Joya Griffin was 6 or 7 when her parents adopted a black cat from a local shelter and named him Chessie after the Chesapeake & Ohio Railroad. Consider the floodgates open. All sorts of strays started making their way into their Dayton, Ohio, home. A snapping turtle found on the side of a country road lived in the family's upstairs bathroom before moving out to the pond next to their house. Griffin, A&S '02, raised tadpoles and started tending to her pets' injuries.
"I remember doctoring up one of my cat's tails after he injured it," she says. "I tried to apply a bandage, but that's pretty difficult to do with a paper towel and tape."
If Chessie sparked Griffin's interest in veterinary school after studying biology at Johns Hopkins, it was her younger sister's dog, a Lhasa apso named Gizmo, who led her to specialize in dermatology. Gizmo had environmental allergies and would get widespread infections on her skin and in her ears. Griffin, at the time enrolled in Cornell's College of Veterinary Medicine, brought Gizmo to school with her to get the best treatment. "The first service I went to was the dermatology service," she says. "They were able to make an amazing transformation in her skin, and she lived another eight and a half years. She had a great life, and I owe it all to the dermatologist at Cornell."
On Pop Goes the Vet, which premiered in January and is streaming on Disney+, Griffin treats, at her Louisville, Kentucky, clinic, a host of pets' dermatological conditions, from impacted earwax to oozing blisters and cysts. In the first episode, viewers meet Buttercup, a recently weaned Siberian husky puppy experiencing weight loss and a mysterious skin condition. Because Buttercup was so young, Griffin couldn't use many medications typically prescribed for older dogs, making the right course of action difficult to decide. "Multiple times in the middle of the night," Griffin recalls, "I would wake up thinking about this dog and going over her medication doses in my head." All the worry paid off with a correct diagnosis—a rare autoimmune disease called pemphigus—and an effective treatment. Buttercup is now thriving. "Even if the cameras weren't there, I would never forget that case," she says.
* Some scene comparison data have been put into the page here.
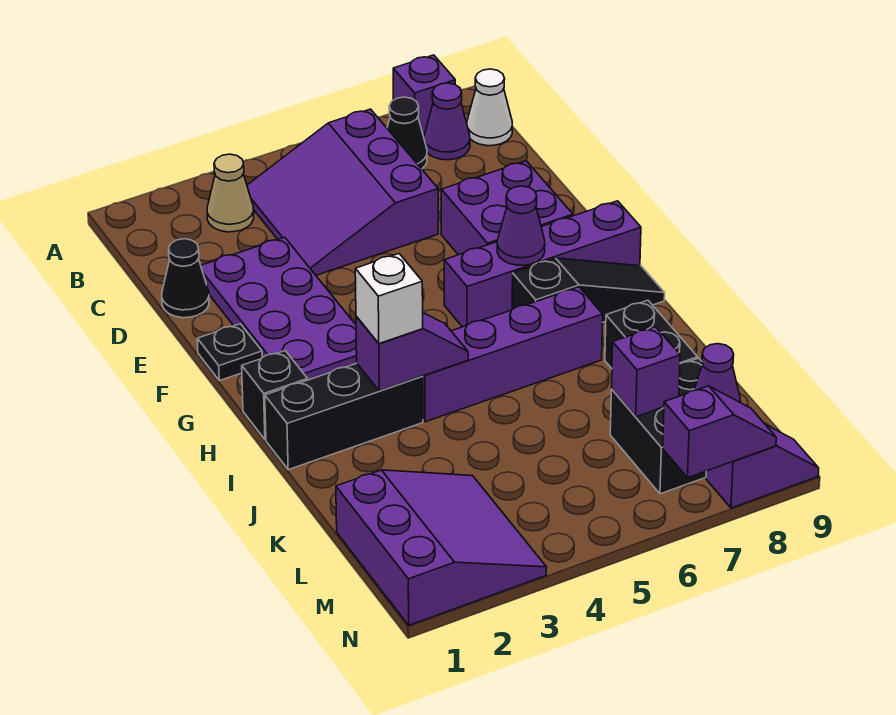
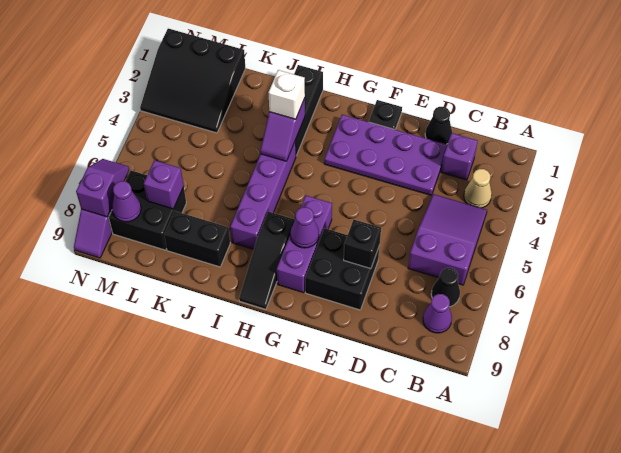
purple brick A8 level 1 -> purple brick C2 level 1
purple slope B4:D6 level 1 top 6 -> purple slope B4:C6 level 1 top 6
white cone B9 level 1 -> none
purple brick E7:F8 level 1 -> black brick E7:F8 level 1
purple brick G6:G9 level 1 -> purple brick G6:G8 level 1
black brick H1 level 1 -> black brick E7 level 2
purple slope L1:N3 level 1 top 1 -> black slope L1:N3 level 1 top 1
purple slope N7:N8 level 2 top 7 -> purple slope N7:N8 level 2 top 8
Griffin's original motivation to star in the show was to make more people aware of the veterinary subspecialty of dermatology. "I have pet parents who come in on a weekly basis and say, 'I never knew that there was a dermatologist for dogs. I wish I'd known sooner.'" It was only after the show aired, however, that she realized she could serve as a role model. "If I can inspire kids to go into veterinary medicine and to love this field, that makes all of this worth it."
Her own pets: A 10-year-old Lhasa apso named Guri; a one-and-a-half-year-old, 70-pound mixed-breed dog named Magic; and an 11-month-old Ragdoll cat named Donut.
What gives her the heebie-jeebies: "Anything with multifocal, symmetrical holes in it. It can be organic—like when you pick up old brush in the woods and see tunnels in wood created by beetles—or holes in fabric."
Reality-show aspirations: Big Brother.
Oscars viewing ritual: "I throw a party every year called Oscars and Enchiladas. No one is invited. It's just me because I take it really seriously."